As of December 31, 2020 and 2019, our outstanding debt totaled $200.0 million and $300.0 million, respectively. We had $50.0 million outstanding under the credit facilities at a weighted average variable interest rate of 0.82% as of December 31, 2020. We had (i) an additional $75.0 million outstanding under the Wells Fargo Bank, N.A. credit facility at a variable rate of 0.83% as of December 31, 2020, which is effectively fixed at 2.32% with an interest rate swap agreement through May 14, 2024 and (ii) an additional $75.0 million outstanding under the BMO Harris Bank N.A. credit facility at a variable rate of 0.85% as of December 31, 2020, which is effectively fixed at 2.36% with an interest rate swap agreement through May 14, 2024. Subsequent to the end of the year, in January 2021, we repaid $25.0 million of debt, which we classified as current in the Consolidated Balance Sheets. The $500.0 million of borrowing capacity under our credit facilities at December 31, 2020, is further reduced by $50.9 million in stand-by letters of credit under which we are obligated. Each of the debt agreements includes, among other things, financial covenants requiring us (i) to exceed a minimum ratio of earnings before interest, income taxes, depreciation and amortization to interest expense and/or (ii) not to exceed a maximum ratio of total funded debt to earnings before interest, income taxes, depreciation and amortization (as such terms are defined in each credit facility).
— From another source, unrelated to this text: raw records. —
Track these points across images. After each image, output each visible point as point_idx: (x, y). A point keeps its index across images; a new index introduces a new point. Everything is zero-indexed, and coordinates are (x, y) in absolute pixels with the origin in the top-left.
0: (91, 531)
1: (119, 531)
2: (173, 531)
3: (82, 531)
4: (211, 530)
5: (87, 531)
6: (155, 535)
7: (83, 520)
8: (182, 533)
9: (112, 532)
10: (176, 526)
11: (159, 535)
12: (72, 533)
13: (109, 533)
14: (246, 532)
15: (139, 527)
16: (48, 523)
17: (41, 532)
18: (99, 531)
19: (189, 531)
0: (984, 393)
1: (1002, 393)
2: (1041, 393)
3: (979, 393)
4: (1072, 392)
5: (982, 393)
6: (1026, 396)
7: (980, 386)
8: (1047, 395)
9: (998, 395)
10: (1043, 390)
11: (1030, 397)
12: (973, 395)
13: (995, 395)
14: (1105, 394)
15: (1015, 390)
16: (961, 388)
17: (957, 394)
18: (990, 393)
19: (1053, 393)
At December 31, 2020, we were in compliance with these covenants.
At December 31, 2020, the aggregate future maturities of long-term debt by year are as follows (in thousands):
2021$25,000 
2022— 
2023— 
2024175,000 
2025— 
Total$200,000 
The carrying amounts of our long-term debt approximate fair value due to the duration of the notes and the variable interest rates.